Teil 1
Die letzte Häuserreihe der Neubausiedlung war geradeso vor dem Fest bezugsfertig geworden. In manch einem der Häuser stapelten sich deshalb noch die letzten Umzugskartons neben bunten Paketen, Päckchen und Umschlägen mit vielen Briefmarken aus den Staaten und von Tante Inge aus Hannover. Im allerletzten Haus lagen noch keine Pakete unterm Christbaubaum, im allerletzten Haus stand noch nicht einmal ein Baum.
Draußen, jenseits des Gartenzauns, wuchsen Bäume, Birken und Weiden, nicht sehr viele und nicht besonders mächtige Bäume, sondern solche, die einst gepflanzt und später geduldet worden waren und die trotzdem auf geheimnisvolle Weise verbunden waren mit dem großen Wald. Vorposten waren sie, den Launen der Menschen ausgesetzt, die sie mal umarmen und mal umhauen wollten.
Hinter dem Feld, das nun im Winter ruhte, hinter dem vereisten Entwässerungsgraben, der die Grenze bildete, begann der Wald, der Nadelwald, wie Mama gesagt hatte. Mit jedem Schritt weg vom befestigten Pfad hinein ins Unterholz, blieb das Bekannte zurück. Schnee knirschte unter den kleinen Stiefeln. Es knackte, huschte und flatterte, aber nur, wenn Lina nicht so genau hinschaute, nur aus den Augenwinkeln ein wenig nach links oder rechts schielte, sah sie ein Kaninchen davonhoppeln oder ein Reh erstarren.
Lina tastete nach ihrem Lillifee-Portemonnaie. Ja, es war noch da. Papa hatte gesagt, dass es in diesem Jahr keinen Weihnachtsbaum geben würde. Das neue Haus hatte so viel Geld gekostet, vielleicht brächte der Weihnachtsmann ja noch ein kleines Geschenk für Lina, aber einen Baum brächte der bestimmt nicht mit.

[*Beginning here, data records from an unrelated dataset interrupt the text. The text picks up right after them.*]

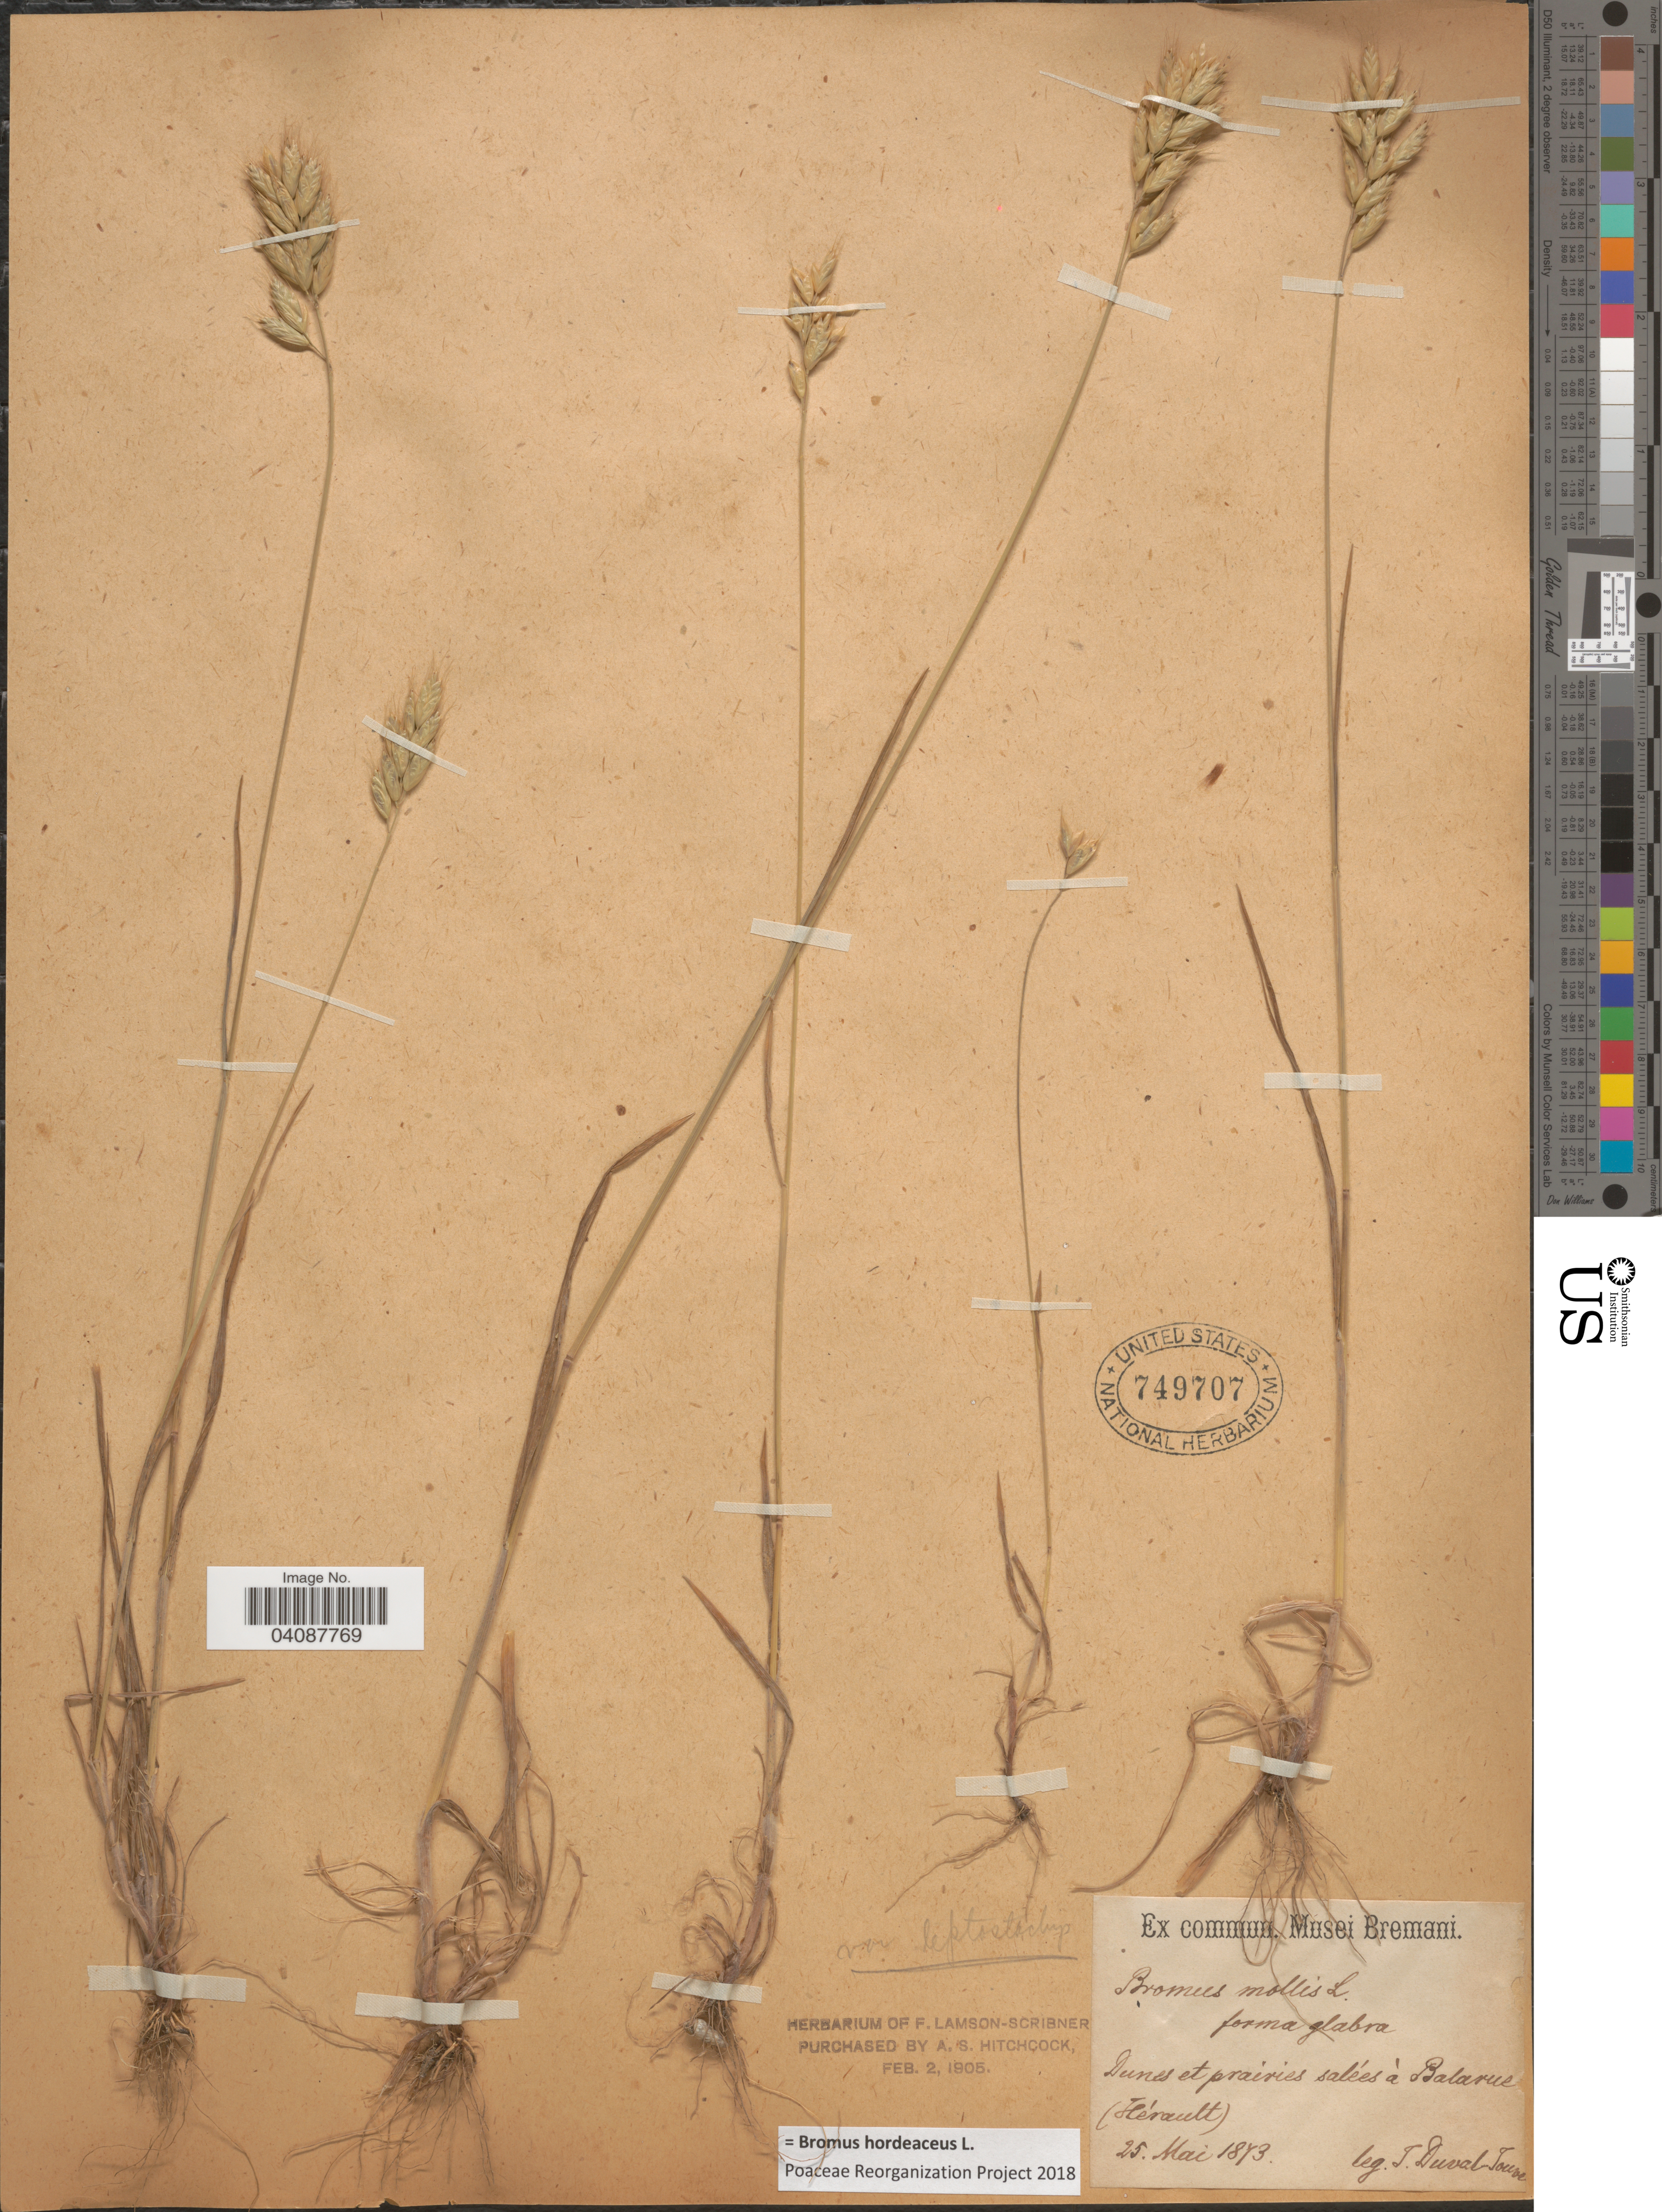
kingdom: Plantae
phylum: Tracheophyta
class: Liliopsida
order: Poales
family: Poaceae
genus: Bromus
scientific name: Bromus hordeaceus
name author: L.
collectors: J. Duval-Jouve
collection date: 1873-05-25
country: France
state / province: Occitanie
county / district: Hérault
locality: Dunes et prairies salées à Balarus (Hérault).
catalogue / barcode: US 749707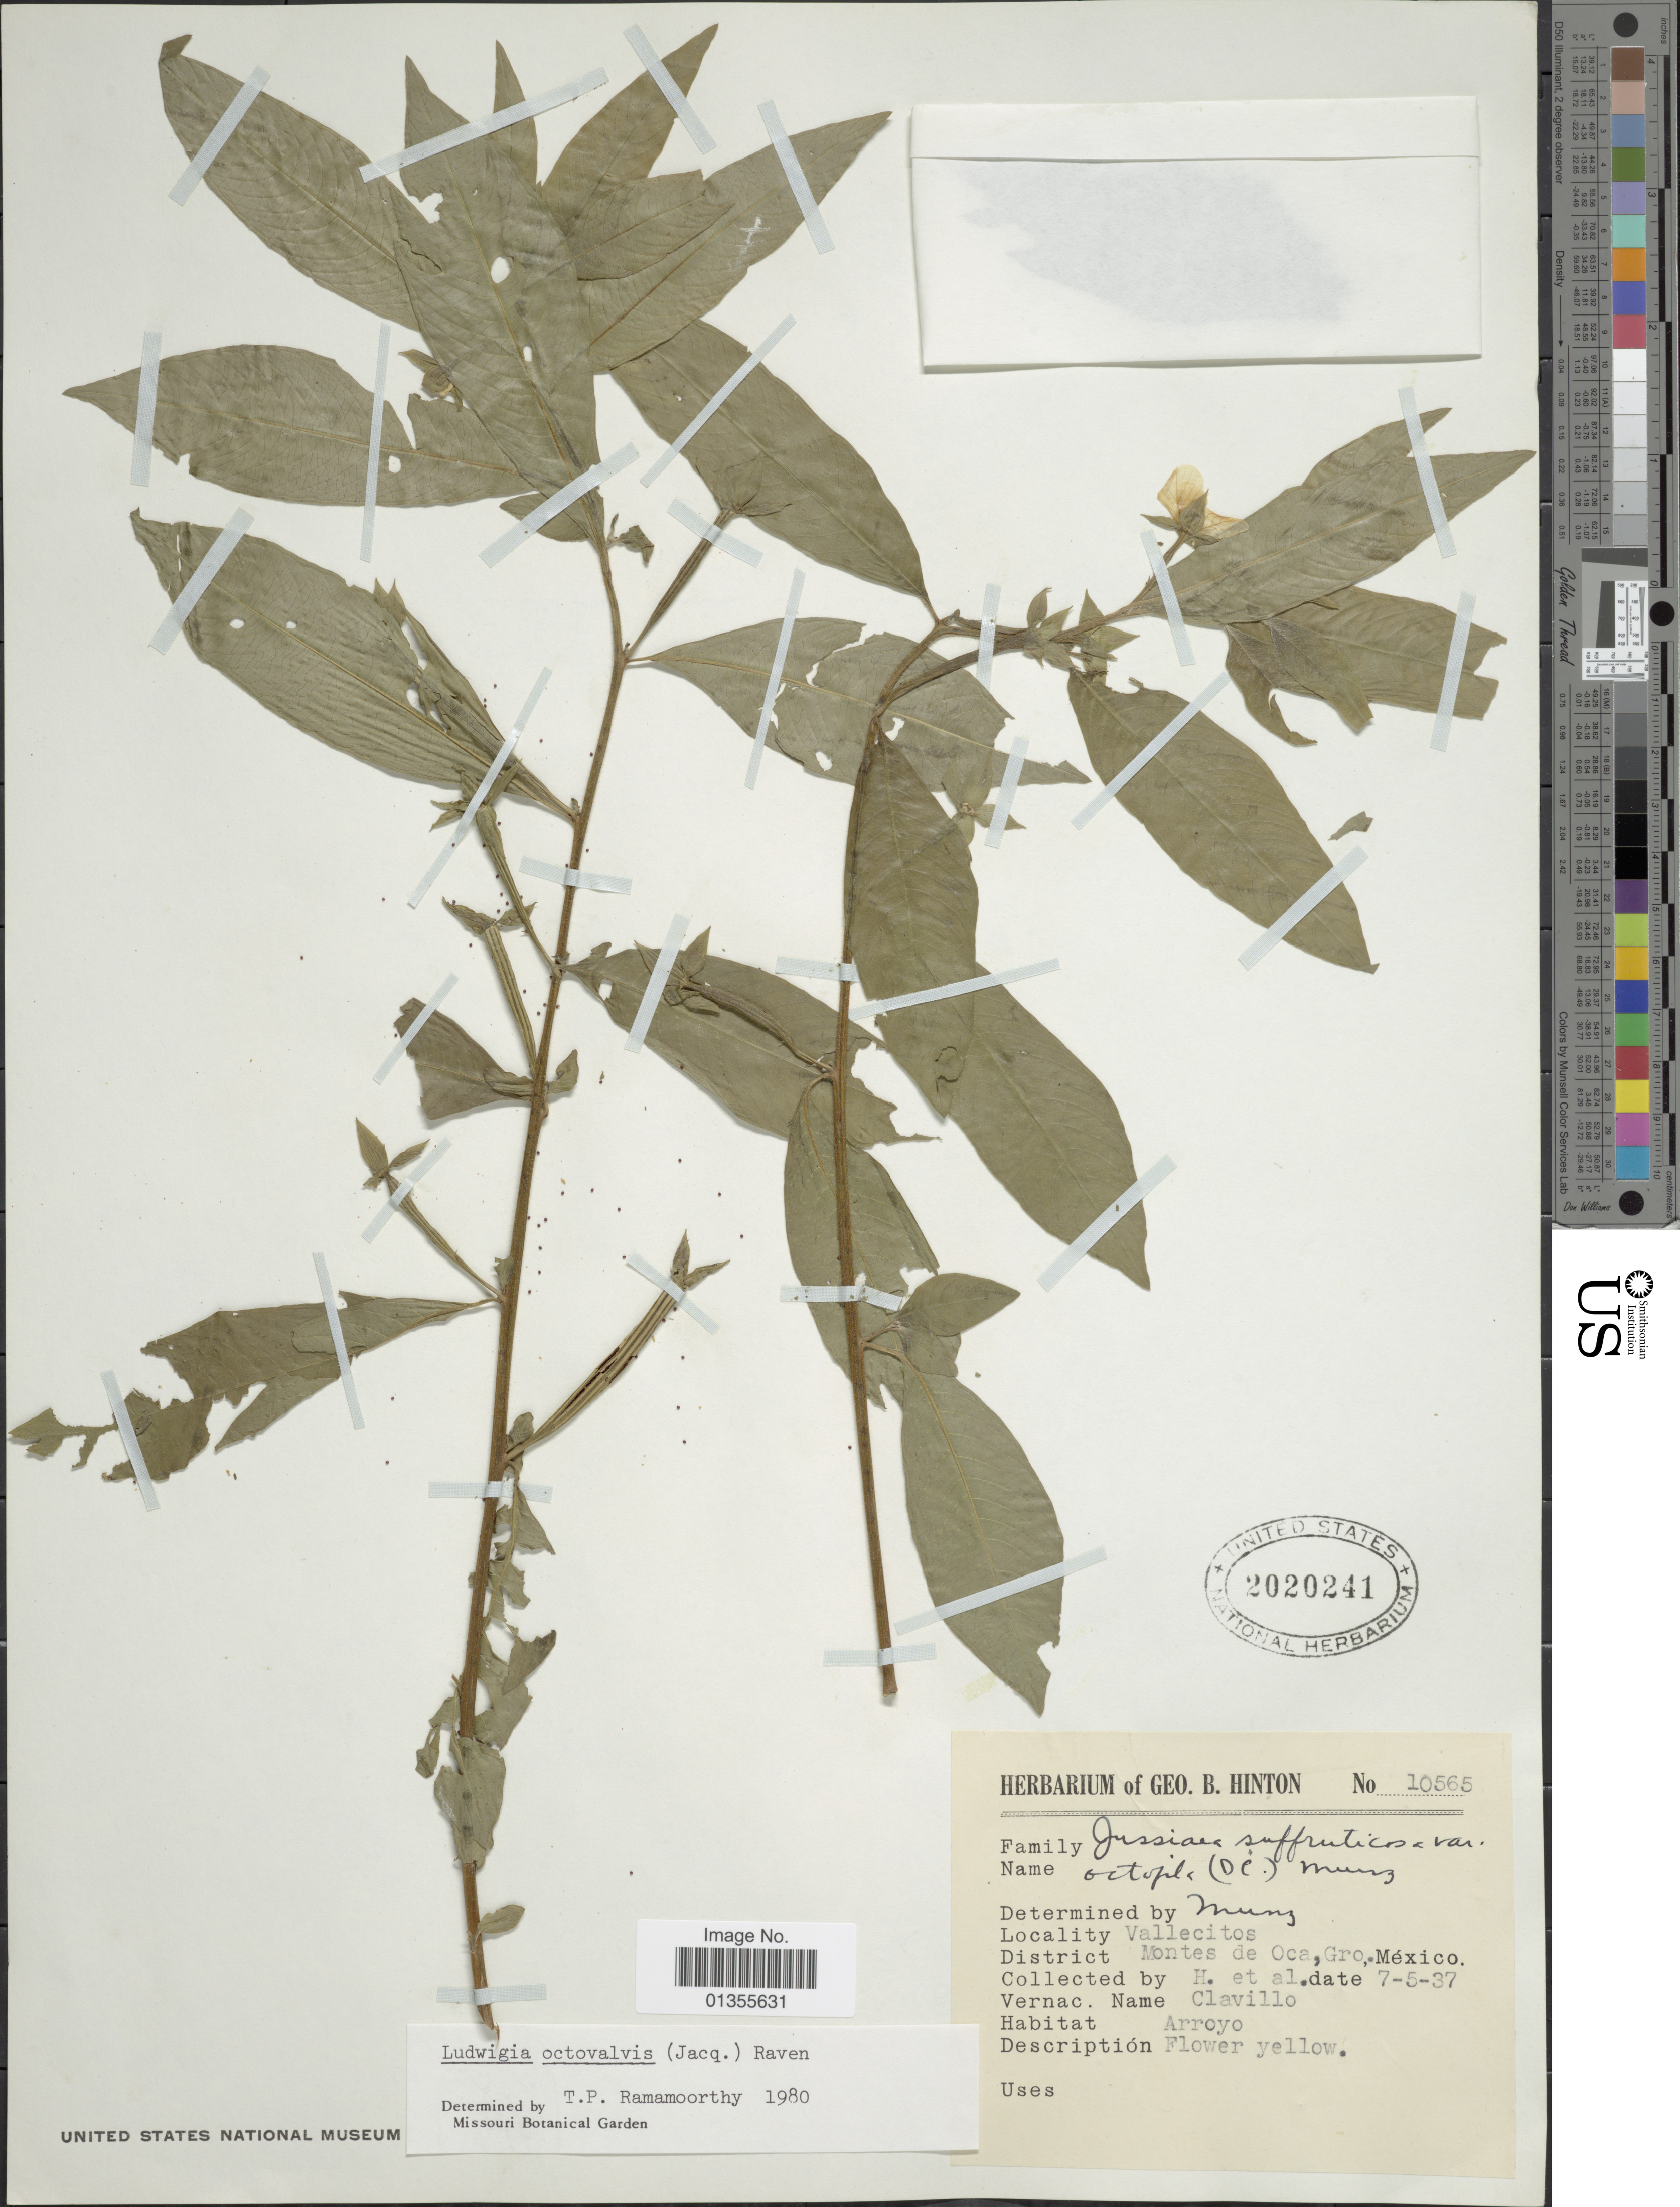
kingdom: Plantae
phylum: Tracheophyta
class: Magnoliopsida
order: Myrtales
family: Onagraceae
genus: Ludwigia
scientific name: Ludwigia octovalvis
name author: (Jacq.) P.H. Raven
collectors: G. B. Hinton & et al.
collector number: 10565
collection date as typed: Transcribed d/m/y: 5/7/37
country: Mexico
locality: Vallecitos. District Montes de Oca, Gro.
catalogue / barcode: US 2020241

Bäume, das wussten ja schon babykleine Kinder, wuchsen im Wald. Also war Lina losgegangen, um einen Weihnachtsbaum zu holen. Wo sollten denn die Geschenke liegen, wenn nicht unter dem Weihnachtsbaum? Wie sollte es denn im Wohnzimmer leuchten und duften und überhaupt Weihnachten werden, wenn da kein Baum stand? Lina schüttelte empört den Kopf und stapfte weiter, die Hände in die warmen weiten Taschen ihres pinken Sternchenmantels gesteckt und die Kapuze tief in die Stirn gezogen, so dass nur die Augen und eine kleine rote Nase herausschauten. Es roch schon ganz schön gut nach Weihnachtsbaum, fand Lina, aber die Bäume, die sich immer dichter drängten und nicht mehr viel Licht auf den ziemlich unaufgeräumten Waldboden fallen ließen, waren alle viel zu groß und zu dick und überhaupt nicht schön. Eigentlich ein bisschen unheimlich. Grüne Riesen waren das mit langen Ästen, wie dicke Bärte sahen die aus oder wie weite Ärmel.